■ **WHAT IS REQUIRED**:
Return every record below exactly.

■ **DATA RECORDS**:
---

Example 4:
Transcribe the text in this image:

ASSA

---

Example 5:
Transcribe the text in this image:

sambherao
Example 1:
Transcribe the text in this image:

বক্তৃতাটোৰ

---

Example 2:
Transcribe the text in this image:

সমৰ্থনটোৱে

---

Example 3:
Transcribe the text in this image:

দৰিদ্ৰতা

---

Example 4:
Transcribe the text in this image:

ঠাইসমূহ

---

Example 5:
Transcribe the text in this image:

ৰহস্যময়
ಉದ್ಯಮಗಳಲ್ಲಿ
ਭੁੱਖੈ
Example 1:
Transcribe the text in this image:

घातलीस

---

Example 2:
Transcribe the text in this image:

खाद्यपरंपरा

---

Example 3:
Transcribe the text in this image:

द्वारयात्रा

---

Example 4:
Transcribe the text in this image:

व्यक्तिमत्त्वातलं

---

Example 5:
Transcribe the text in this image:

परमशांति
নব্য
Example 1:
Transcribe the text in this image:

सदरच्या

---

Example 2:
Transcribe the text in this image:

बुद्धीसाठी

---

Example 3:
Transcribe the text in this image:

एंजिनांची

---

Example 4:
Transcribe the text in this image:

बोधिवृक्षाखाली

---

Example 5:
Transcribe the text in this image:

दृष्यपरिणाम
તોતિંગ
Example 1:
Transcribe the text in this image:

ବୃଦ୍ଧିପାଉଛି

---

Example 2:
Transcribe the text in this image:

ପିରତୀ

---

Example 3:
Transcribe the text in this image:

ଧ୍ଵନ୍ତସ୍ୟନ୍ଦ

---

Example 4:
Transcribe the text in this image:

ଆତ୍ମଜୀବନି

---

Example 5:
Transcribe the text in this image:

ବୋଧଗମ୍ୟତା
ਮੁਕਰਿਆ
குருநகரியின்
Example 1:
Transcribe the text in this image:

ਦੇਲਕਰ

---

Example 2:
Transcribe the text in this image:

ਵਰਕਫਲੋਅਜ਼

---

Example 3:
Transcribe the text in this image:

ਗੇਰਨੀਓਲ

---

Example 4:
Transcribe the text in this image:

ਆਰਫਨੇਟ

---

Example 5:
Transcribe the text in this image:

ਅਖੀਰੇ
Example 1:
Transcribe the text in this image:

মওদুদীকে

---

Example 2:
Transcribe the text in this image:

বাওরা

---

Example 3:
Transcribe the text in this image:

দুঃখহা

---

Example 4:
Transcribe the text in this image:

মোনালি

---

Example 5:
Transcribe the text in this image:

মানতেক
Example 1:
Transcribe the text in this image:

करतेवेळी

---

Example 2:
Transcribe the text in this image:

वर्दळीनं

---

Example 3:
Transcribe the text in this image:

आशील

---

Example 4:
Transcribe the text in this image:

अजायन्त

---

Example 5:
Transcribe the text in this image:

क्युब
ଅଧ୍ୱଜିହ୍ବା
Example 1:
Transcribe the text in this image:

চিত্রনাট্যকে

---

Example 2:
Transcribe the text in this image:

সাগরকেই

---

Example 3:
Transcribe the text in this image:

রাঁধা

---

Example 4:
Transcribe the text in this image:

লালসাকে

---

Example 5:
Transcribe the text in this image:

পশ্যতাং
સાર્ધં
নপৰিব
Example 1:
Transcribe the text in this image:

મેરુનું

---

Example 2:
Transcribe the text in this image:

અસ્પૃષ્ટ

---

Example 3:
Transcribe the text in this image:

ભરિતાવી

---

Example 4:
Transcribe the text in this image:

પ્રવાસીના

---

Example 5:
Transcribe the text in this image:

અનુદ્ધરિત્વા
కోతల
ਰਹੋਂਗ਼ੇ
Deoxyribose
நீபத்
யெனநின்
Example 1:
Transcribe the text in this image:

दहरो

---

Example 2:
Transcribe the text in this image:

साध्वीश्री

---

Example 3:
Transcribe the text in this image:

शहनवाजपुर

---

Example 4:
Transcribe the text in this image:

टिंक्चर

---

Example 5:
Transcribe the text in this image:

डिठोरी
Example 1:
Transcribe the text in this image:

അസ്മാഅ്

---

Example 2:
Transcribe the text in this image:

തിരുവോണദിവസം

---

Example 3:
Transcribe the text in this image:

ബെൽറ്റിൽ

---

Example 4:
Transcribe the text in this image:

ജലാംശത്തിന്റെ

■ **REPLY**:
---

Example 4:
Transcribe the text in this image:

ASSA

---

Example 5:
Transcribe the text in this image:

sambherao
Example 1:
Transcribe the text in this image:

বক্তৃতাটোৰ

---

Example 2:
Transcribe the text in this image:

সমৰ্থনটোৱে

---

Example 3:
Transcribe the text in this image:

দৰিদ্ৰতা

---

Example 4:
Transcribe the text in this image:

ঠাইসমূহ

---

Example 5:
Transcribe the text in this image:

ৰহস্যময়
ಉದ್ಯಮಗಳಲ್ಲಿ
ਭੁੱਖੈ
Example 1:
Transcribe the text in this image:

घातलीस

---

Example 2:
Transcribe the text in this image:

खाद्यपरंपरा

---

Example 3:
Transcribe the text in this image:

द्वारयात्रा

---

Example 4:
Transcribe the text in this image:

व्यक्तिमत्त्वातलं

---

Example 5:
Transcribe the text in this image:

परमशांति
নব্য
Example 1:
Transcribe the text in this image:

सदरच्या

---

Example 2:
Transcribe the text in this image:

बुद्धीसाठी

---

Example 3:
Transcribe the text in this image:

एंजिनांची

---

Example 4:
Transcribe the text in this image:

बोधिवृक्षाखाली

---

Example 5:
Transcribe the text in this image:

दृष्यपरिणाम
તોતિંગ
Example 1:
Transcribe the text in this image:

ବୃଦ୍ଧିପାଉଛି

---

Example 2:
Transcribe the text in this image:

ପିରତୀ

---

Example 3:
Transcribe the text in this image:

ଧ୍ଵନ୍ତସ୍ୟନ୍ଦ

---

Example 4:
Transcribe the text in this image:

ଆତ୍ମଜୀବନି

---

Example 5:
Transcribe the text in this image:

ବୋଧଗମ୍ୟତା
ਮੁਕਰਿਆ
குருநகரியின்
Example 1:
Transcribe the text in this image:

ਦੇਲਕਰ

---

Example 2:
Transcribe the text in this image:

ਵਰਕਫਲੋਅਜ਼

---

Example 3:
Transcribe the text in this image:

ਗੇਰਨੀਓਲ

---

Example 4:
Transcribe the text in this image:

ਆਰਫਨੇਟ

---

Example 5:
Transcribe the text in this image:

ਅਖੀਰੇ
Example 1:
Transcribe the text in this image:

মওদুদীকে

---

Example 2:
Transcribe the text in this image:

বাওরা

---

Example 3:
Transcribe the text in this image:

দুঃখহা

---

Example 4:
Transcribe the text in this image:

মোনালি

---

Example 5:
Transcribe the text in this image:

মানতেক
Example 1:
Transcribe the text in this image:

करतेवेळी

---

Example 2:
Transcribe the text in this image:

वर्दळीनं

---

Example 3:
Transcribe the text in this image:

आशील

---

Example 4:
Transcribe the text in this image:

अजायन्त

---

Example 5:
Transcribe the text in this image:

क्युब
ଅଧ୍ୱଜିହ୍ବା
Example 1:
Transcribe the text in this image:

চিত্রনাট্যকে

---

Example 2:
Transcribe the text in this image:

সাগরকেই

---

Example 3:
Transcribe the text in this image:

রাঁধা

---

Example 4:
Transcribe the text in this image:

লালসাকে

---

Example 5:
Transcribe the text in this image:

পশ্যতাং
સાર્ધં
নপৰিব
Example 1:
Transcribe the text in this image:

મેરુનું

---

Example 2:
Transcribe the text in this image:

અસ્પૃષ્ટ

---

Example 3:
Transcribe the text in this image:

ભરિતાવી

---

Example 4:
Transcribe the text in this image:

પ્રવાસીના

---

Example 5:
Transcribe the text in this image:

અનુદ્ધરિત્વા
కోతల
ਰਹੋਂਗ਼ੇ
Deoxyribose
நீபத்
யெனநின்
Example 1:
Transcribe the text in this image:

दहरो

---

Example 2:
Transcribe the text in this image:

साध्वीश्री

---

Example 3:
Transcribe the text in this image:

शहनवाजपुर

---

Example 4:
Transcribe the text in this image:

टिंक्चर

---

Example 5:
Transcribe the text in this image:

डिठोरी
Example 1:
Transcribe the text in this image:

അസ്മാഅ്

---

Example 2:
Transcribe the text in this image:

തിരുവോണദിവസം

---

Example 3:
Transcribe the text in this image:

ബെൽറ്റിൽ

---

Example 4:
Transcribe the text in this image:

ജലാംശത്തിന്റെ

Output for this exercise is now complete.